WORK TASK: Copy, word for word, the lines of the entries below between the one with "이는 두산 구단 42년 역사상 최고 인상률이자, KBO리그 고졸 2" and the one with "les codes de", inclusive, and leave out everything else.

MATERIAL FOR THIS TASK:
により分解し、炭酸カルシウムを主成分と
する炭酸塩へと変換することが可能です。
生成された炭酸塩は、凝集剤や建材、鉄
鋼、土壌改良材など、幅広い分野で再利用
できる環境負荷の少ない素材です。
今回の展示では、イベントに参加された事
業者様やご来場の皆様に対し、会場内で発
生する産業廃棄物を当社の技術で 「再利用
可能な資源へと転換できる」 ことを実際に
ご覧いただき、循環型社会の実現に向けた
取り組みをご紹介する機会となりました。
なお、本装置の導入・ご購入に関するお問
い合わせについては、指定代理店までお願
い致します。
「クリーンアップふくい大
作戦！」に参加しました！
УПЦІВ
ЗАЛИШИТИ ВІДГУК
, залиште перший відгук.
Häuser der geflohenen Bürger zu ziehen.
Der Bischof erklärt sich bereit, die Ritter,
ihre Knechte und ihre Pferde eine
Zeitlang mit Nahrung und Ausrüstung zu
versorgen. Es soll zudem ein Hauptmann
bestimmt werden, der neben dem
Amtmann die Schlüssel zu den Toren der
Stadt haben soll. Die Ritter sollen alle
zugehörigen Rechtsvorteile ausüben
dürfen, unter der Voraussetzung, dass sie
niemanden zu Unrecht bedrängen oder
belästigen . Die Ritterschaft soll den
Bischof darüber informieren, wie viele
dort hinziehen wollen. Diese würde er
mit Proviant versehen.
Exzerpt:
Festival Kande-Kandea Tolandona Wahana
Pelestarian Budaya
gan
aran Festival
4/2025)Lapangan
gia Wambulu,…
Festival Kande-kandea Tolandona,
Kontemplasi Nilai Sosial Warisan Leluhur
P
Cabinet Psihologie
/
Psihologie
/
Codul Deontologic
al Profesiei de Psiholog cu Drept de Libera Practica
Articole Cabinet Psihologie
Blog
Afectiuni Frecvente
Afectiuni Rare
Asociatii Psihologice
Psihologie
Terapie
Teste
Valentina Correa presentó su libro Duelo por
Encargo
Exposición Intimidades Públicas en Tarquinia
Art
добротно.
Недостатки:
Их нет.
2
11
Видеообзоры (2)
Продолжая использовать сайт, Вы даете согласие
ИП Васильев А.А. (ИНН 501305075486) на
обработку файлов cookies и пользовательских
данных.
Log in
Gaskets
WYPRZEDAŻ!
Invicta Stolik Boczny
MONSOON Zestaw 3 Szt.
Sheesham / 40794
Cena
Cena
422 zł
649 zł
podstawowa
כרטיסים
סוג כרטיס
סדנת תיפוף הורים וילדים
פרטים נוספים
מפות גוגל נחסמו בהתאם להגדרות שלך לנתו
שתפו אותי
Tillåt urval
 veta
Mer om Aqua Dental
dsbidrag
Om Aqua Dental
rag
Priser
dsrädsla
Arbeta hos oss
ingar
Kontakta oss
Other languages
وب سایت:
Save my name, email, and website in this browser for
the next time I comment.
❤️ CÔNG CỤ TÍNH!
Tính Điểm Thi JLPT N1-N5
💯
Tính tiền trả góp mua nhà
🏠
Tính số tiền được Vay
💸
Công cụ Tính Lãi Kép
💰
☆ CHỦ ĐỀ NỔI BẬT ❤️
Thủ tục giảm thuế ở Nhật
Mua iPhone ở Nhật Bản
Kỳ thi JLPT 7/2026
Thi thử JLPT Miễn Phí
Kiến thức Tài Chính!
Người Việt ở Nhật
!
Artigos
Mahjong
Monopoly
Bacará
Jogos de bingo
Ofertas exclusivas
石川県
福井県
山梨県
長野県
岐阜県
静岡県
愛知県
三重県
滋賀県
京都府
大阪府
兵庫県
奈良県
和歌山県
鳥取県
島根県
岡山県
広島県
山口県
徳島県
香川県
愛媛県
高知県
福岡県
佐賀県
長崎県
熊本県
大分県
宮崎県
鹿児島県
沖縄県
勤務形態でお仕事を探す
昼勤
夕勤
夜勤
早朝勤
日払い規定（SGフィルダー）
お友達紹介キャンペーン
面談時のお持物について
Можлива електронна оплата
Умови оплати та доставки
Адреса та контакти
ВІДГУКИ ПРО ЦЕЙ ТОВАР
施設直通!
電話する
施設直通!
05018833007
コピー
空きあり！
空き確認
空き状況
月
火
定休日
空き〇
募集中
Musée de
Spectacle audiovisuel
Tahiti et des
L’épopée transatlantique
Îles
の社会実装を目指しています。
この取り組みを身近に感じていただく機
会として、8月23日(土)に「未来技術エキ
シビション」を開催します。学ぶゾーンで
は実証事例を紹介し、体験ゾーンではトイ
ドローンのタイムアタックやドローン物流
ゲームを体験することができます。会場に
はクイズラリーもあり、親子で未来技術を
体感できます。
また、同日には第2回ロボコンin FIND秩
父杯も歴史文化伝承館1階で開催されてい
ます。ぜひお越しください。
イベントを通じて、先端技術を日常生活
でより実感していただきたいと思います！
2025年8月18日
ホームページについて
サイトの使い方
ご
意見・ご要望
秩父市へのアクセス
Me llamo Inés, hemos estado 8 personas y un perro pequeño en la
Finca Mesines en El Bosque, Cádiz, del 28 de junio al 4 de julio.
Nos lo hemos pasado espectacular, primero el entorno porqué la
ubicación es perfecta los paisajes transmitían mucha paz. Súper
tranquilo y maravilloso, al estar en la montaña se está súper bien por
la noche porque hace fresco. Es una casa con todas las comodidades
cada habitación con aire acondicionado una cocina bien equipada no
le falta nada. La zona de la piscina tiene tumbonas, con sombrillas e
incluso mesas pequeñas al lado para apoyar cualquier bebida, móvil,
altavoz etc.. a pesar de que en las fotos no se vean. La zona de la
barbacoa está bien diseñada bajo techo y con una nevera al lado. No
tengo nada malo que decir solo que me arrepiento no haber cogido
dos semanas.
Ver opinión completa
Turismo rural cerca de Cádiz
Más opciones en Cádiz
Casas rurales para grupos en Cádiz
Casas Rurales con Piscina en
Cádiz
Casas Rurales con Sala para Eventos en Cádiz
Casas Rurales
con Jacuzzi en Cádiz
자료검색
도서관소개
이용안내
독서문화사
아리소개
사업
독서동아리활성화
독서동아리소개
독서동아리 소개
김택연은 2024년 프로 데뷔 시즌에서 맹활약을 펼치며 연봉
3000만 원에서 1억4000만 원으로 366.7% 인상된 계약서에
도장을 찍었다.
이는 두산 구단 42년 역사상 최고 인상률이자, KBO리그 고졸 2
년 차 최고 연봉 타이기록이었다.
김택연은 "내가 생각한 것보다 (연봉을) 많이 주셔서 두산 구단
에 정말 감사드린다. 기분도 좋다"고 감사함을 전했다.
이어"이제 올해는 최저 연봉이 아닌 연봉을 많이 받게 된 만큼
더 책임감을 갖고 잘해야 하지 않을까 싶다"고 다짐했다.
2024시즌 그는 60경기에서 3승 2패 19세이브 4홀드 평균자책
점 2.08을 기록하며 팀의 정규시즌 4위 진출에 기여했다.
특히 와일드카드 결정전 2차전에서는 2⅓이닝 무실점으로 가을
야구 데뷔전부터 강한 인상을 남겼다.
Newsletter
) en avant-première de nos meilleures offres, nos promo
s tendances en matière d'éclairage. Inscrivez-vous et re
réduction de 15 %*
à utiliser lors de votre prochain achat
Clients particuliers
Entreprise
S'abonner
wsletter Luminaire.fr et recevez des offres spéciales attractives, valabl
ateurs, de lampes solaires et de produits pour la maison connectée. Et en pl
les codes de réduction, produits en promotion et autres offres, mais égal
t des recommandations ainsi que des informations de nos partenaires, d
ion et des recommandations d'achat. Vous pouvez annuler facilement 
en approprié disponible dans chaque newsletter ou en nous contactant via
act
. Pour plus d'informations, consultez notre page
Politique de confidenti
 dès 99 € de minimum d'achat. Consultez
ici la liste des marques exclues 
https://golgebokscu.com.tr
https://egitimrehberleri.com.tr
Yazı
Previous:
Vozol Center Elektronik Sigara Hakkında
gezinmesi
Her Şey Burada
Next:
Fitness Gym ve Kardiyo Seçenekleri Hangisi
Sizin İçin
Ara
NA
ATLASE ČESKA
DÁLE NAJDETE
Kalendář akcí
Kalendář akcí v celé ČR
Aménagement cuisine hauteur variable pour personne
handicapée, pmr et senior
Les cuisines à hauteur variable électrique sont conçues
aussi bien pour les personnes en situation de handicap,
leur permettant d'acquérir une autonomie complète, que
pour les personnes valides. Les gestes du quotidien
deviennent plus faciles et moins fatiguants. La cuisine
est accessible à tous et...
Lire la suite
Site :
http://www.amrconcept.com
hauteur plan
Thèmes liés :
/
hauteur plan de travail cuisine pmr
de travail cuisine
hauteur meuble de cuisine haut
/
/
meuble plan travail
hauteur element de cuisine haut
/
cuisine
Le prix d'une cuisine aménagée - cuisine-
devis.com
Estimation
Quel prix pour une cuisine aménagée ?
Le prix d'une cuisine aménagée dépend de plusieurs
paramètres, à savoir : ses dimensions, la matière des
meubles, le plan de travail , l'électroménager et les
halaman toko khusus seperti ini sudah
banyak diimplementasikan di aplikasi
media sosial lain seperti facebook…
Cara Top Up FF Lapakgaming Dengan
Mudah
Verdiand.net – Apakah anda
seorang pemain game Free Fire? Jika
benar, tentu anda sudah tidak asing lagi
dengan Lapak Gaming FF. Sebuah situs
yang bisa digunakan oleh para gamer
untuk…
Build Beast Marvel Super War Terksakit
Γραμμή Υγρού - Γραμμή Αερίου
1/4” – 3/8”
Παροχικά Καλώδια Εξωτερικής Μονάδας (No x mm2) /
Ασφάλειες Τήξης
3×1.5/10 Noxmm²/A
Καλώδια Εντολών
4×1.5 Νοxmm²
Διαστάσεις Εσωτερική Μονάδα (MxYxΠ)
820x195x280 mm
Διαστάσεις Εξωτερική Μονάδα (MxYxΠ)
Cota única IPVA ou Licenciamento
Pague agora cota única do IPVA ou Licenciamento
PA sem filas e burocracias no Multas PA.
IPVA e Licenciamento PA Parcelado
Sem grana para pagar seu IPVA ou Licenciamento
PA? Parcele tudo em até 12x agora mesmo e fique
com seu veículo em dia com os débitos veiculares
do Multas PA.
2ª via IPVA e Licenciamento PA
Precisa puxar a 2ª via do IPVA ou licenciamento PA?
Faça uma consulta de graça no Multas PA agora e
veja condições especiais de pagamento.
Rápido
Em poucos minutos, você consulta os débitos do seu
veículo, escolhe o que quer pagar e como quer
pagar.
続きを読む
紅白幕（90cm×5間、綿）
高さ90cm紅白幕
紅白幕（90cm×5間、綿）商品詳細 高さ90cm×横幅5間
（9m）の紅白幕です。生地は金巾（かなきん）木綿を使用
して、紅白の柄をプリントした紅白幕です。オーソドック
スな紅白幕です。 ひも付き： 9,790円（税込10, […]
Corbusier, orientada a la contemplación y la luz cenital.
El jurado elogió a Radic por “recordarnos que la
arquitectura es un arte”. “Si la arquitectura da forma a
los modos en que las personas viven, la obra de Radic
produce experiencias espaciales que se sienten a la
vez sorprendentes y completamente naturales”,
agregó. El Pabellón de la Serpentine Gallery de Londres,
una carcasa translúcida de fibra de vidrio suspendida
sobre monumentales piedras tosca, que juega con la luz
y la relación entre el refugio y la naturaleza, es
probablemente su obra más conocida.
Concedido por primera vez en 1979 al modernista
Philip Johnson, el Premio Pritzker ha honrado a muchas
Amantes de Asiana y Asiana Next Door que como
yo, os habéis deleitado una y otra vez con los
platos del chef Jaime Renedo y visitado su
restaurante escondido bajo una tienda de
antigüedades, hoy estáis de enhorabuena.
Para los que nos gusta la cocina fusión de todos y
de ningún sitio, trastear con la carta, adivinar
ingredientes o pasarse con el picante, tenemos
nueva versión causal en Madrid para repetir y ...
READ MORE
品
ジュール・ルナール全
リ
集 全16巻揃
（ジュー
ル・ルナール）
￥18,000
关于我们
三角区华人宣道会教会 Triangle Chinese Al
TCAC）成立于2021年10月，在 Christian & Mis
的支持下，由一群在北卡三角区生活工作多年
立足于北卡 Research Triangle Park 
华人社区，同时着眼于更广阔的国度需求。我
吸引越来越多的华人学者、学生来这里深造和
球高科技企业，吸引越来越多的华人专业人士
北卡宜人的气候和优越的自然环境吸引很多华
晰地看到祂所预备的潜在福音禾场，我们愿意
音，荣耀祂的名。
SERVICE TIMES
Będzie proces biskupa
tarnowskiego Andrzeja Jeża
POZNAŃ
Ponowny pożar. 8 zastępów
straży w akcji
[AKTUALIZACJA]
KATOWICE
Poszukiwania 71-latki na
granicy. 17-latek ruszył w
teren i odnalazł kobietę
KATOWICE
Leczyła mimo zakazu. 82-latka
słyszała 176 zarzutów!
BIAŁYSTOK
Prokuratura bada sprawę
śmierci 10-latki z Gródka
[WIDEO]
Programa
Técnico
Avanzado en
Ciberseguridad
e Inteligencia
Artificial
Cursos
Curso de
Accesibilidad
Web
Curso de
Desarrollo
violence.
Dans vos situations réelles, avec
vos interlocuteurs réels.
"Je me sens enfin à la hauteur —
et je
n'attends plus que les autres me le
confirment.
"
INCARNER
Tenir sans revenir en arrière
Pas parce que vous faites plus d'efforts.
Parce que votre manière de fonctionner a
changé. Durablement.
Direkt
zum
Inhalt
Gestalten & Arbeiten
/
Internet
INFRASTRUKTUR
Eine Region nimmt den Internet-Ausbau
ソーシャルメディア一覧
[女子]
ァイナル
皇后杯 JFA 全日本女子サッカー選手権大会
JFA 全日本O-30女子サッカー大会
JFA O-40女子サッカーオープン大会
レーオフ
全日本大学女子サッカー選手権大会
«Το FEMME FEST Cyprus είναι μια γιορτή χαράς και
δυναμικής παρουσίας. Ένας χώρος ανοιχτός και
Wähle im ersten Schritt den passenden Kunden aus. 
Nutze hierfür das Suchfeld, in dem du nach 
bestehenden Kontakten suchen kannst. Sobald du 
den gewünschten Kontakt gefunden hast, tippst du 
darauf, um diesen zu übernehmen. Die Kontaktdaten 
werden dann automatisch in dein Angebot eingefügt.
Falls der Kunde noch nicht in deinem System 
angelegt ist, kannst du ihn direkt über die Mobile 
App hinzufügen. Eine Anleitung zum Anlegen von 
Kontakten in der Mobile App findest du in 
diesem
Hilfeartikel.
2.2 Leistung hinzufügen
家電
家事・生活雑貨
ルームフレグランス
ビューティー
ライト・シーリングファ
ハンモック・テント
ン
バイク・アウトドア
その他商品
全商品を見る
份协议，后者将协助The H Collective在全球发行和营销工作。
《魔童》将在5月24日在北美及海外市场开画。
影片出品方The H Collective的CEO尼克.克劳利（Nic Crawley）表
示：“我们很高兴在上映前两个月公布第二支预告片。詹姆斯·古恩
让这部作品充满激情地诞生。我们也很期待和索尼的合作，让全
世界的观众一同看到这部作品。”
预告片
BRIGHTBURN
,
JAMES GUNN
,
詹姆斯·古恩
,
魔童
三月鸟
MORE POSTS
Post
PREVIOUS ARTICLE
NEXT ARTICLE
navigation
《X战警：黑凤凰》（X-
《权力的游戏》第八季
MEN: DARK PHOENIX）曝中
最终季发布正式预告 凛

ANSWER TO THE PROBLEM:
이는 두산 구단 42년 역사상 최고 인상률이자, KBO리그 고졸 2
년 차 최고 연봉 타이기록이었다.
김택연은 "내가 생각한 것보다 (연봉을) 많이 주셔서 두산 구단
에 정말 감사드린다. 기분도 좋다"고 감사함을 전했다.
이어"이제 올해는 최저 연봉이 아닌 연봉을 많이 받게 된 만큼
더 책임감을 갖고 잘해야 하지 않을까 싶다"고 다짐했다.
2024시즌 그는 60경기에서 3승 2패 19세이브 4홀드 평균자책
점 2.08을 기록하며 팀의 정규시즌 4위 진출에 기여했다.
특히 와일드카드 결정전 2차전에서는 2⅓이닝 무실점으로 가을
야구 데뷔전부터 강한 인상을 남겼다.
Newsletter
) en avant-première de nos meilleures offres, nos promo
s tendances en matière d'éclairage. Inscrivez-vous et re
réduction de 15 %*
à utiliser lors de votre prochain achat
Clients particuliers
Entreprise
S'abonner
wsletter Luminaire.fr et recevez des offres spéciales attractives, valabl
ateurs, de lampes solaires et de produits pour la maison connectée. Et en pl
les codes de réduction, produits en promotion et autres offres, mais égal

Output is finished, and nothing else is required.